Ideally, we'd be able to detect when a customer was attempting to make a batch insert with a returning clause and return a helpful error. But that’s not possible.

So, foreign data wrappers in the general sense wouldn't work for us because we can't install our own FDWs on managed databases. And using postgres_fdw felt clever, but put us downstream of an extension that we had little control over.

We briefly surveyed other options, including far-out projects like pgsql-http. But no matter what we looked at, it was clear: we couldn't do what we needed to do behind the database (synchronous replication). And we couldn't do what we needed to do inside the database (FDWs).

We'd need to get in front of it.

Landing on the Postgres proxy

To get in front of the database, we'd need to build a proxy:

It felt like the biggest lift, but also came with the biggest guarantee that we could get the experience we wanted:

• We’d be able to support insert, update, and delete, including batches.
• We’d be able to fully support returning clauses, returning the response that we received from the API after performing the mutation request.
• We’d have full control over the Postgres errors that we returned to the client.

To pull this off, we’d need to add an additional requirement, which was that the proxy would need to work seamlessly with all Postgres clients. That meant adhering to Postgres' wire protocol.

A standard Postgres proxy like Pgbouncer doesn't need to know much about Postgres' wire protocol beyond authentication. After a client establishes a connection to Pgbouncer, Pgbouncer opens connection to the Postgres database. These connections reside in a pool. When a client sends a statement or transaction, Pgbouncer checks out a connection from the pool and uses that connection for the duration of the statement or transaction.

But once a client's connection is paired with a database connection, Pgbouncer doesn't need to know much about what's going on. The proxy simply passes TCP packets back and forth between the two. All the while, it's looking for one particular message from the server to the client (the ReadyForQuery message). When it sees that message, it knows whatever the client and server were working on is completed, and it's able to release the database connection back into the pool.

We thought to achieve our goal, our proxy might not need to know too much about what was going on either.

Boy, were we wrong.

As we expanded our proxy to cover the surface area of Postgres operations, our proxy had to become more and more fluent in the Postgres protocol.

Eventually, our proxy became a fluent Postgres server. The specification of the Postgres protocol is concise, leaving room for interpretation. In that room, client quirks have blossomed, and our proxy had to adapt to handle all of them. ³

The proxy also had to become a fluent Postgres client. We have to inject our own queries into the client/server dance to capture changes.

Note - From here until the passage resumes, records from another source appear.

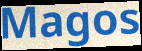
MagosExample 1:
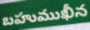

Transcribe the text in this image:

బహుముఖీన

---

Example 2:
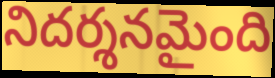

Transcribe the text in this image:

నిదర్శనమైంది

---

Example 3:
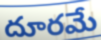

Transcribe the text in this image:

దూరమే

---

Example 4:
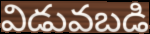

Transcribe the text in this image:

విడువబడి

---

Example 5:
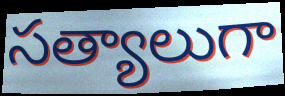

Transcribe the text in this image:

సత్యాలుగా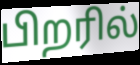
பிறரில்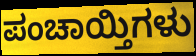
ಪಂಚಾಯ್ತಿಗಳುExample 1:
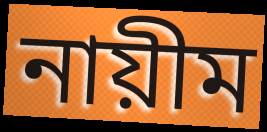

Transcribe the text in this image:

নায়ীম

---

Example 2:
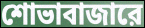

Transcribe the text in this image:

শোভাবাজারে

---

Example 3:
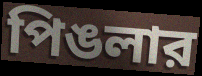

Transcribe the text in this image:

পিঙলার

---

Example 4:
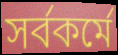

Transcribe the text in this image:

সর্বকর্মে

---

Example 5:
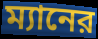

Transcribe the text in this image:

ম্যানেরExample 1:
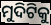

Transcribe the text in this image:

ମୁଦିଟିକୁ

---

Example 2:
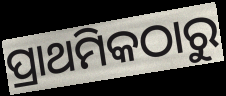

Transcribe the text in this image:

ପ୍ରାଥମିକଠାରୁ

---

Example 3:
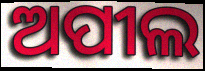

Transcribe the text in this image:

ଅପୀଲ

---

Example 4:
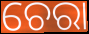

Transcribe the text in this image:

ଚେରା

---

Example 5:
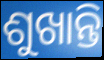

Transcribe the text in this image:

ଶୁଖାନ୍ତିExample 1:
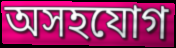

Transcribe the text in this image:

অসহযোগ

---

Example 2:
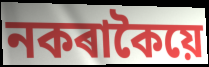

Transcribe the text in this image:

নকৰাকৈয়ে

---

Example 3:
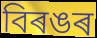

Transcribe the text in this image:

বিৰঙৰ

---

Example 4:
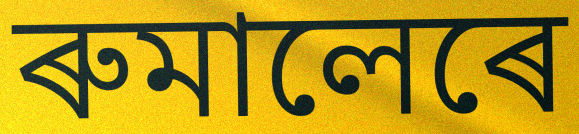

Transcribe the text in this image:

ৰুমালেৰে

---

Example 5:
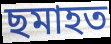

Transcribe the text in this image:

ছমাহত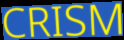
CRISM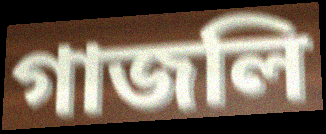
গাজলি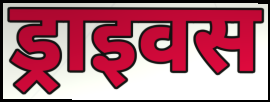
ड्राइवस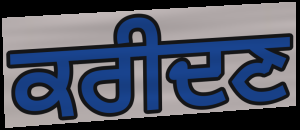
ਕਰੀਦਣ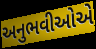
અનુભવીઓએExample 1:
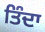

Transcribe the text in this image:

ਤਿੰਦਾ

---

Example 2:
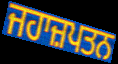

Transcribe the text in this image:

ਜਹਾਜ਼ਪਤਨ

Just like a Postgres server or client, our proxy keeps an internal state machine for all connections to ensure we know precisely where we are in a statement or transaction flow. We know the state of the client connection and of the server connection and what we need to do to safely progress to the next state with each.

(More on our proxy's design in a future post!)

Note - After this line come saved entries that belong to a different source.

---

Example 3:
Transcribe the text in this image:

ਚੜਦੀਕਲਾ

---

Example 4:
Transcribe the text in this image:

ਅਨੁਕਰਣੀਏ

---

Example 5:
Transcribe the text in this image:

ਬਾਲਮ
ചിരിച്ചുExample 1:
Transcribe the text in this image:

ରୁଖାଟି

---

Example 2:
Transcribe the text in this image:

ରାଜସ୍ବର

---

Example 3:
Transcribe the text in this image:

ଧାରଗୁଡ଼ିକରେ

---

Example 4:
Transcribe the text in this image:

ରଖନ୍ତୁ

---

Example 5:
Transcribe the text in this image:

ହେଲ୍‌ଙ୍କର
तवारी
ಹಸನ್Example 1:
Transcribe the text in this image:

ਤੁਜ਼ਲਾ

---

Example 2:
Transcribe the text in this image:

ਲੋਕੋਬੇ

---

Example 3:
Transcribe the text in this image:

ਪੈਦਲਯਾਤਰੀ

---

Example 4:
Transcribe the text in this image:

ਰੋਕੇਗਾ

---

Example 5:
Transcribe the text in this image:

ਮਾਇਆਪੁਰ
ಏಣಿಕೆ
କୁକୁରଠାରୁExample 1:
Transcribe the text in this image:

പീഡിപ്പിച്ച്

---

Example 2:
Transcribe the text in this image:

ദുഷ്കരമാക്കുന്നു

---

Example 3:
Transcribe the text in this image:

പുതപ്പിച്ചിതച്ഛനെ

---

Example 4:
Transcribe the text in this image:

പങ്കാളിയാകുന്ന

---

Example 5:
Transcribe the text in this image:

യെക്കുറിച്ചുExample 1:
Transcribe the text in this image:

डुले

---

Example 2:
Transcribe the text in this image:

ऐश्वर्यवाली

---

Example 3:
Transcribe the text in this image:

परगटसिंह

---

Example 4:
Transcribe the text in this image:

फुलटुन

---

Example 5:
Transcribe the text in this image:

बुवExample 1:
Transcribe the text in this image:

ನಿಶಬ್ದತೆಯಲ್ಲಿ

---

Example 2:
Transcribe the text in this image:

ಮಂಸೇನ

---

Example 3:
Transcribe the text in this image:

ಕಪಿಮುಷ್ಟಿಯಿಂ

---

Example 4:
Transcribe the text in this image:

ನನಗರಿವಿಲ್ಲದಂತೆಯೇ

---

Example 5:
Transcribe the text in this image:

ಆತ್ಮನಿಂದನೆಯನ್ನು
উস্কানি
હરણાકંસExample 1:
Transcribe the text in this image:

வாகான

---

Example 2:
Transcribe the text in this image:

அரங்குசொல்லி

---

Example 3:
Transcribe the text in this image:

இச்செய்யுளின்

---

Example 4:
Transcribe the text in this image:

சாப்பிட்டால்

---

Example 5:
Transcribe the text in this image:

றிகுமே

The experience we always wanted

While it was a journey to decide to build the proxy and another journey to build it, we ended up with a solution that gives us much more control. That meant building the experience we'd been looking for.

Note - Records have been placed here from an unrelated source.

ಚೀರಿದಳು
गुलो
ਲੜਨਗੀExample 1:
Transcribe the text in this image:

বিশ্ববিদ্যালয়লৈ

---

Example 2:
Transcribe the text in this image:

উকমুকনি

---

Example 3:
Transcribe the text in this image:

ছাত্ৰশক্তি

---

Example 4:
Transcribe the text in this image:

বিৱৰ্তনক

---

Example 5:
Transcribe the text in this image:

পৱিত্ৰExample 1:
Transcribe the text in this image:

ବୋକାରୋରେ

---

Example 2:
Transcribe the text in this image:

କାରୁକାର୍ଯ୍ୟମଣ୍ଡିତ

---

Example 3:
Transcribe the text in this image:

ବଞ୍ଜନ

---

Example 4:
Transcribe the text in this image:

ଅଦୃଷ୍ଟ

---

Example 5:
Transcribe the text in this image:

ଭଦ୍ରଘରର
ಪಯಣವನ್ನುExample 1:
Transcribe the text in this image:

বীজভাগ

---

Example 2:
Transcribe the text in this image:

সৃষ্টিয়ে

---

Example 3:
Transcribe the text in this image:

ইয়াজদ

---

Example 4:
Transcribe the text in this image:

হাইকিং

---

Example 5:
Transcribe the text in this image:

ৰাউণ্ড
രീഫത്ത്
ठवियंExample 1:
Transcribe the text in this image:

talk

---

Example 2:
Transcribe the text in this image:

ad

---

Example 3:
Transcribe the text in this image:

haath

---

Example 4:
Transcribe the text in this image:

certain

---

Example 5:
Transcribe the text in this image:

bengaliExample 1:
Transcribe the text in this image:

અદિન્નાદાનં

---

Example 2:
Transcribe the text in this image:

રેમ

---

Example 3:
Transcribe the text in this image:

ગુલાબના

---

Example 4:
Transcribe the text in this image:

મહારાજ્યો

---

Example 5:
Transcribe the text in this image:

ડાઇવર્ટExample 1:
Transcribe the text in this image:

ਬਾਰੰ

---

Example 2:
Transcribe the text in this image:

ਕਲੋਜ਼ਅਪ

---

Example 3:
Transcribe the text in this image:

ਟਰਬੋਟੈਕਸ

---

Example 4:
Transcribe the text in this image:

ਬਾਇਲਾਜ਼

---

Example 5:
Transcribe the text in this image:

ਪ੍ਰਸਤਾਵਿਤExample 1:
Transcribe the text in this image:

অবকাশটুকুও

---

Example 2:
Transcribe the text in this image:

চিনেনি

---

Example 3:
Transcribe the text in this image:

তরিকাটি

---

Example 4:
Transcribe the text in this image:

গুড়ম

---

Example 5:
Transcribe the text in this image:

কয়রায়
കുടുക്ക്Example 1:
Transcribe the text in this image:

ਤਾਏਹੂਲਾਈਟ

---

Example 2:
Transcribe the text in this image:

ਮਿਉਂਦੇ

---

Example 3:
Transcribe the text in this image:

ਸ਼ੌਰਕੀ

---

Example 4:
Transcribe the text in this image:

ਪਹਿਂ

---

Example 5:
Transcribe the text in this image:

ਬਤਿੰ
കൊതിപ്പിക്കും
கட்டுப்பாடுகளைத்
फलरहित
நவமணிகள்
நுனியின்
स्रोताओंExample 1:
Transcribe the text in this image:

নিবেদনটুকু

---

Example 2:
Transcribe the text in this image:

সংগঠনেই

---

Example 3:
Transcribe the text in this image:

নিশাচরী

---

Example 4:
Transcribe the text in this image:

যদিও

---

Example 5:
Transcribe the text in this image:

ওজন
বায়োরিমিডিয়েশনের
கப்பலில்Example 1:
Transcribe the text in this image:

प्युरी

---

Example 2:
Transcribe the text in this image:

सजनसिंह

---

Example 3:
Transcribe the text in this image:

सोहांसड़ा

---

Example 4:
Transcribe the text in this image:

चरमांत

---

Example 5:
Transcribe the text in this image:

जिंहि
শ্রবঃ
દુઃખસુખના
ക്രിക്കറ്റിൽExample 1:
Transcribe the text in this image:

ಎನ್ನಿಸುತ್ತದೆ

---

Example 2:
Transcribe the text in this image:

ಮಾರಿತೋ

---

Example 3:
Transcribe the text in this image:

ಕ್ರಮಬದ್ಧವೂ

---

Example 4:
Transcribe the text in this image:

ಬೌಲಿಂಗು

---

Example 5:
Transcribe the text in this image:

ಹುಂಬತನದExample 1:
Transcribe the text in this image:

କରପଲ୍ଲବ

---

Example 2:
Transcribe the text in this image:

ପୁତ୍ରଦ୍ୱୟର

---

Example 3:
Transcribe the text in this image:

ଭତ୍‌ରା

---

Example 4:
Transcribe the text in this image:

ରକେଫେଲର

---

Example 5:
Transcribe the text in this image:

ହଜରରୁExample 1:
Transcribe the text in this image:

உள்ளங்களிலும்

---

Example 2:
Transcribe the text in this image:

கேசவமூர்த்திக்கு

When you make an insert, update, or delete to a Sequin-synced table, we're able to check the batch size of your query. If you're operating on more records than we can modify in a single API request, we'll return an error. Otherwise, we'll commit the changes to the API. If the API request succeeds, we'll commit your changes to the database and complete your query – including fulfilling your returning clause if you had one. If the API request fails, we'll rollback the changes in your database and return a helpful Postgres error to your client.

Some 80%+ of the operations we all perform on APIs are just standard CRUD. SQL or your favorite ORM is a great interface for CRUD, and far easier and faster to use than an HTTP API. It's such a cool experience, and we love seeing customers' reactions every time they get to play with it.

If you’re curious to give it a whirl for yourself, sign-up for a free trial. Otherwise, be sure to subscribe to our blog to catch future posts where we detail how our Postgres proxy works.

1. The row the database returns must reflect the row we upsert after getting a response from the API. That means it will be fully populated, with a canonical ID and the like. ↩

2. For example, imagine if it took us 5 API requests to perform all the mutations in a single commit. What happens if the third API request fails validation? The commit was only partially committed to the API, but in Postgres it's all-or-nothing. ↩

3. One example: some clients send an empty SimpleQuery message as a keep alive. An empty SimpleQuery is strange. A Sync is better suited for this purpose. ↩